**Task material**.
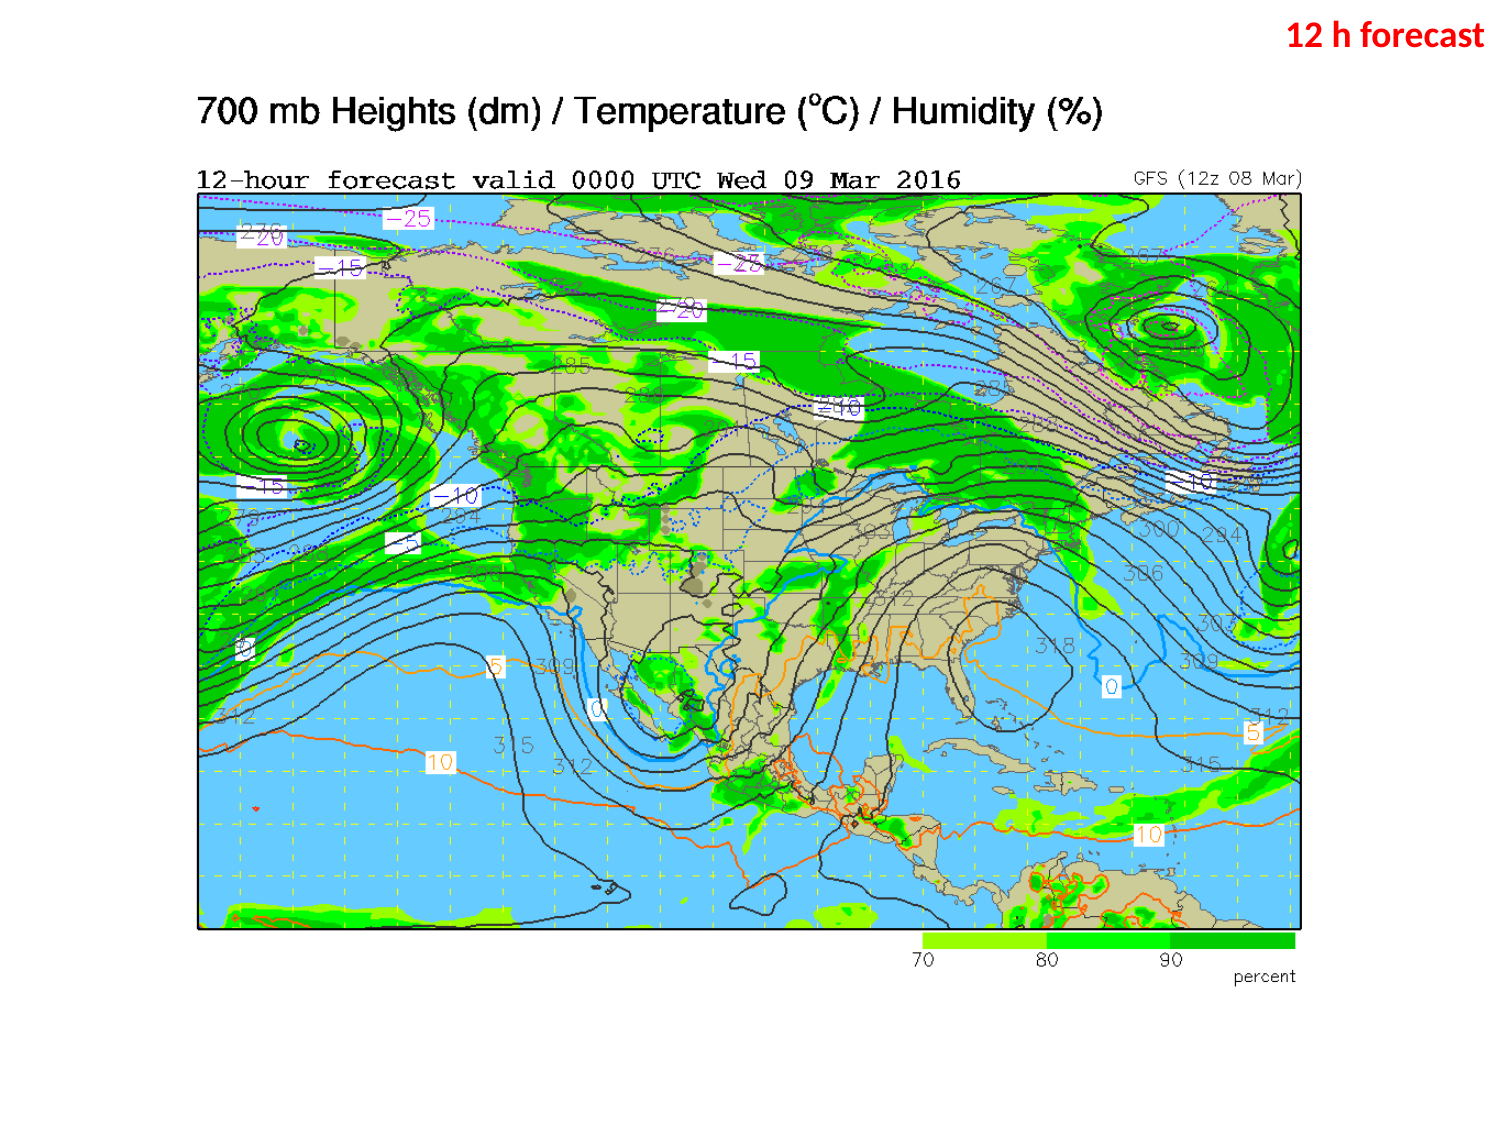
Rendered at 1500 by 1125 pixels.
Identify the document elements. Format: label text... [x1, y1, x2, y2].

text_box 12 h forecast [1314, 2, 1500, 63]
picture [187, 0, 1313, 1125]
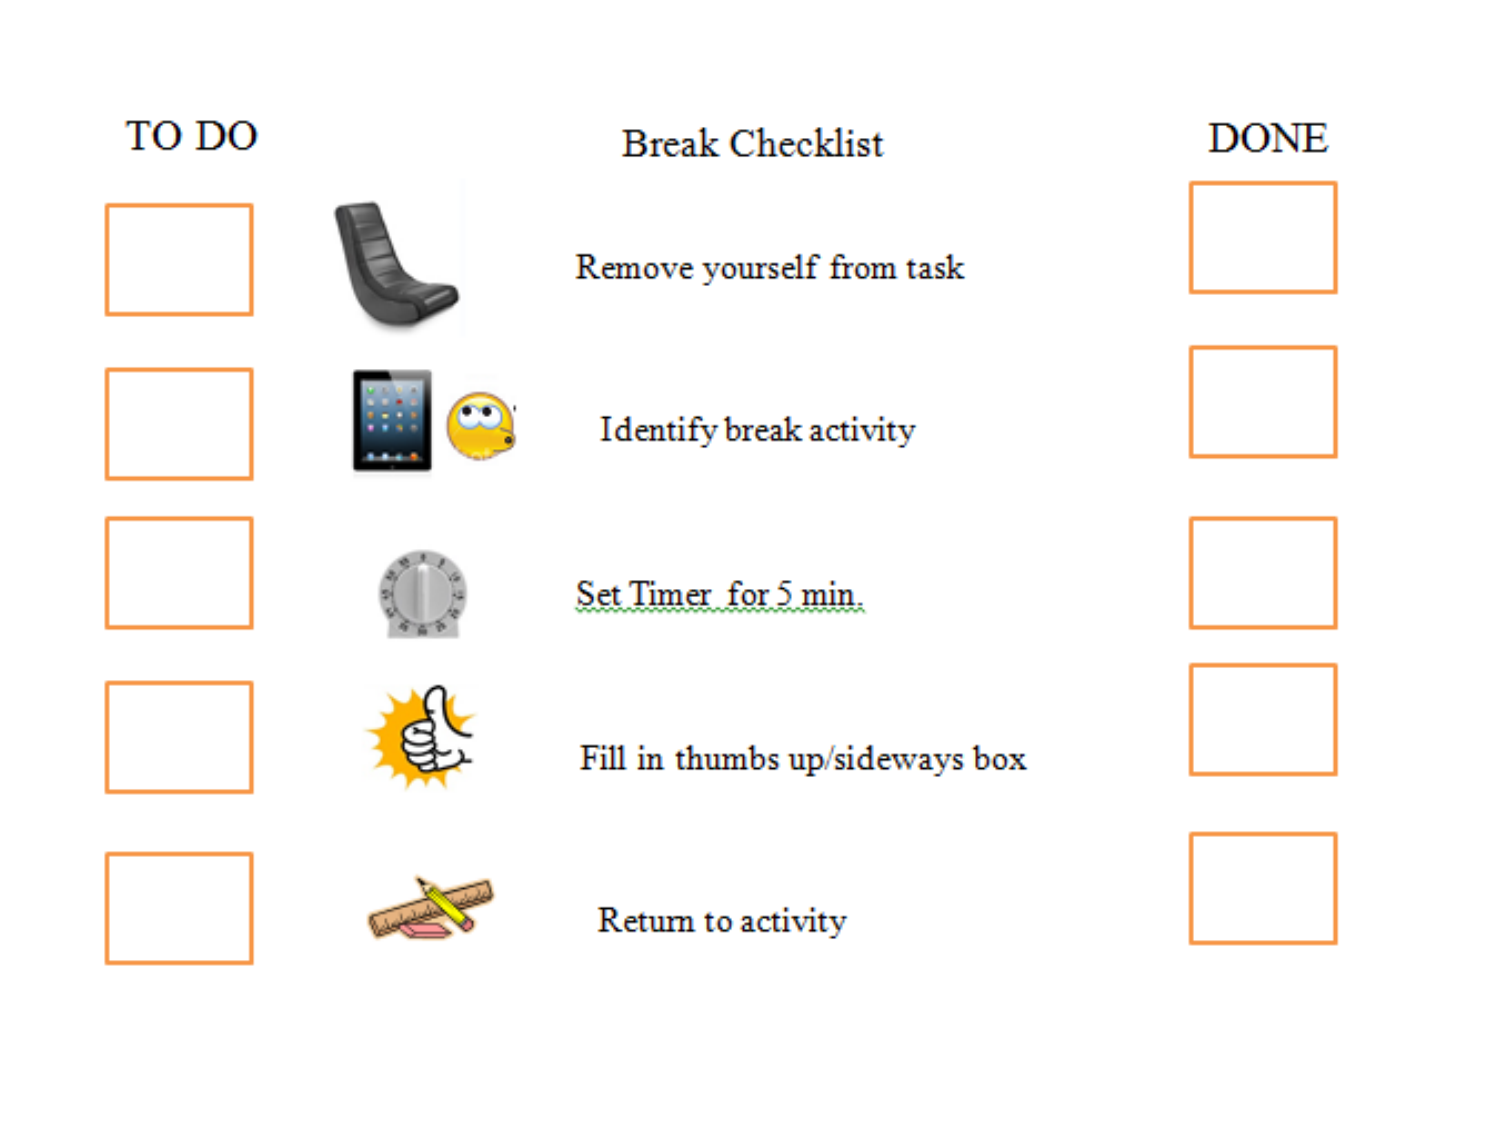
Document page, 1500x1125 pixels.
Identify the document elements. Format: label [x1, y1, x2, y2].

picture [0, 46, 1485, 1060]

**Task goal**. Line by line, transcribe the records exactly, omitting the images.

**Output for this task**.
Rendered at 1500 by 1125 pixels.
Identify the document elements. Format: label text... [x1, y1, x2, y2].

text_box 12 h forecast [1314, 2, 1500, 63]
picture [187, 0, 1313, 1125]
Document page, 1500x1125 pixels.
Identify the document elements. Format: label [x1, y1, x2, y2].

picture [0, 46, 1485, 1060]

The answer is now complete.